My question stems from the article "M. D. Plummer, On the cyclic connectivity of planar graphs" (1972). Before asking my question, the following necessary definitions and explanations are provided.
Let $G$ be a finite simple graph.
A set of edges $L$ in $G$ is a cyclic cutset of $G$ if $G-L$ has two components each of which contains a cycle.
The minimum cardinality taken over all cyclic cutsets of $G$ is called the cyclic connectivity of $G$ and is denoted $\mathrm{c} \lambda(\mathrm{G})$.
If no such $\mathrm{L}$ exists in $G$, we set $\mathrm{c \lambda}(\mathrm{G})=\infty$.
The author asserts, without proof, the following:
Assert 1. Let $G$ be a 3-connected simple graph. Then $\mathrm{c} \lambda(G)=\infty$ if and only if $G$ contains no two vertex-disjoint cycles.
I think if-part is easily verifiable. Suppose $\mathrm{c} \lambda(G)<\infty$, i.e. $G$ has a cut set $S$ such that $G-S$ has two components each of which contains a cycle, namely $C$ and $C'$. Obviously, $C$ and $C'$ are vertex-disjoint cycles in $G$. Contradiction.
So we only need to prove that only-if part:If $\mathrm{c} \lambda(G)=\infty$, then $G$ contains no two vertex-disjoint cycles. I don't know how to prove it. But I know the condition of being 3-connected may be necessary through the following example, since the shown graph has $\mathrm{c} \lambda =\infty$, but has two vertex-disjoint triangles.
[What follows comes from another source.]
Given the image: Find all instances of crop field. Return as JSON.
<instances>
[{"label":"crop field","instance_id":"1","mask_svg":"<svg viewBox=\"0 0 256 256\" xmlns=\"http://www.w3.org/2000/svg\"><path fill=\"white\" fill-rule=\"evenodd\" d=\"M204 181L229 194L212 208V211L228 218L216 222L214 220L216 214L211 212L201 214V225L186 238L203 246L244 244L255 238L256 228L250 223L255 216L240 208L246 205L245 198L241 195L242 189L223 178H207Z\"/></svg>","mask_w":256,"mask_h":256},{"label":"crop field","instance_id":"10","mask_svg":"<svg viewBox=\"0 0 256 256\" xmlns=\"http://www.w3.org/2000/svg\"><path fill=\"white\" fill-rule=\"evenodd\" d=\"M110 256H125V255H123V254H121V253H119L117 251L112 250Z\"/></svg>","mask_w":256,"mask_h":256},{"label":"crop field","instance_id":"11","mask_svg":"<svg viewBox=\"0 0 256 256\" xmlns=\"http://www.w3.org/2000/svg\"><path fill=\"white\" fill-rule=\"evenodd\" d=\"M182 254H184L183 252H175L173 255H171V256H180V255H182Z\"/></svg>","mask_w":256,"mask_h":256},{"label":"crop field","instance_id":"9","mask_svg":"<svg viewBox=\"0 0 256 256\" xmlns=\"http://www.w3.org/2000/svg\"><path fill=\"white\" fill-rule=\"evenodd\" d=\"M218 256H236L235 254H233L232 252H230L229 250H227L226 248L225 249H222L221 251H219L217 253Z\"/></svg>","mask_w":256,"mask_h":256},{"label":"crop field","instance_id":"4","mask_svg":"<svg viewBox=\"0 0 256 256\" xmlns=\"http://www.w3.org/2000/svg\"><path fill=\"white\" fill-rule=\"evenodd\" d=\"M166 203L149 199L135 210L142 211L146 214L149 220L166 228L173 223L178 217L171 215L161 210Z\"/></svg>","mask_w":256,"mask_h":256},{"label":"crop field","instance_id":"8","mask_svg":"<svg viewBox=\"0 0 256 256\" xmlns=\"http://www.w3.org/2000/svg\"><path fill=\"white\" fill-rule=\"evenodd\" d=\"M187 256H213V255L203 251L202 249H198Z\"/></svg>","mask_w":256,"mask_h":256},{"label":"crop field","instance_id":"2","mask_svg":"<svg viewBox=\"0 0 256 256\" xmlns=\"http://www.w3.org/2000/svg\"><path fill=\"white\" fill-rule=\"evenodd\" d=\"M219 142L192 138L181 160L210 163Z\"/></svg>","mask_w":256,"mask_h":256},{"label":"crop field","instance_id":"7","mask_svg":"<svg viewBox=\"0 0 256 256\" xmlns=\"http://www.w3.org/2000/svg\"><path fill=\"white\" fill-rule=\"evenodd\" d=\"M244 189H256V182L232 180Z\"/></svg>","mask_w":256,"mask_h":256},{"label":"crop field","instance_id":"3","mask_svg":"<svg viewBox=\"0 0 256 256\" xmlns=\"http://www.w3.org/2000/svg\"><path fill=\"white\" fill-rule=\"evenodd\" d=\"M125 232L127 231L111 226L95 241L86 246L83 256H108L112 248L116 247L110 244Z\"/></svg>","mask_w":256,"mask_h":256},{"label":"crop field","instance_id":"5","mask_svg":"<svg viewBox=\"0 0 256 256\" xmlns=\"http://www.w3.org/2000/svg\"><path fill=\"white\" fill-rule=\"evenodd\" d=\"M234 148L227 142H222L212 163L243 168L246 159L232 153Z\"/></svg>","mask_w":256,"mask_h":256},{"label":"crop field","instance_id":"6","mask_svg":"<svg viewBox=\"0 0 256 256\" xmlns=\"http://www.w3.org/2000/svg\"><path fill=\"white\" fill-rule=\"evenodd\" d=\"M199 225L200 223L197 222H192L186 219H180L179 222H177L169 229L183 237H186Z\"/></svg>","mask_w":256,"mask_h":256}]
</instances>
But I don't know how to incorporate 3-connectivity into the proof, or whether changing the condition to minimum degree 3 would suffice
Edit: As NaturalLogZ and Thomas Lesgourgues remind, the question is easy. In fact, I wrongly thought Plummer considered the cuts being about vertex cuts. My question is based vertex-version.
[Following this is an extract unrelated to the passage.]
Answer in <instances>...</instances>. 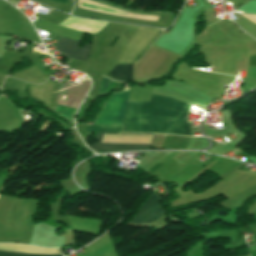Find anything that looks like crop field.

Does cyclic connectivity have vertex-version? Do we have a similar assert for vertex cyclic connectivity?
Letting $c\kappa(G)$ denote the cyclic-vertex connectivity of a graph $G$ the statement, "$c\kappa(G)=\infty$ if and only if $G$ contains no two vertex-disjoint cycles" is incorrect. Your example can be modified by connecting each node in on of the triangles to its counterpart in the other (and thus obtaining the skeleton of a triangular prism). This is 3-connected, and for the reasons you have suspected, it should have infinite $c\kappa$.
However, the problem is analogous to the problem that arises when talking about the size of a separating set for adjacent vertices. The difference is you can still easily define the connectivity of the whole graph (as the minimum size of a separating set) so long as the graph isn't complete. And since that is just one family of graphs where talking about vertex connectivity is difficult, you can just define the connectivity of a complete graph to equal the number of vertices.
Thus I would argue that the correct translation of assertion 1 into vertex-cyclic-connectivity would be "$c\kappa(G)=\infty$ if and only if $G$ contains no two non-adjacent vertex-disjoint cycles." (Here two subgraphs $H_1,H_2$ are said to be adjacent if there exists $u \in H_1$ and $v \in H_2$ such that $u$ and $v$ are adjacent.) The proof of this statement is identical to the proof for edge-cyclic connectivity, where the one direction was given by you and the other by @ThomasLesgourgues.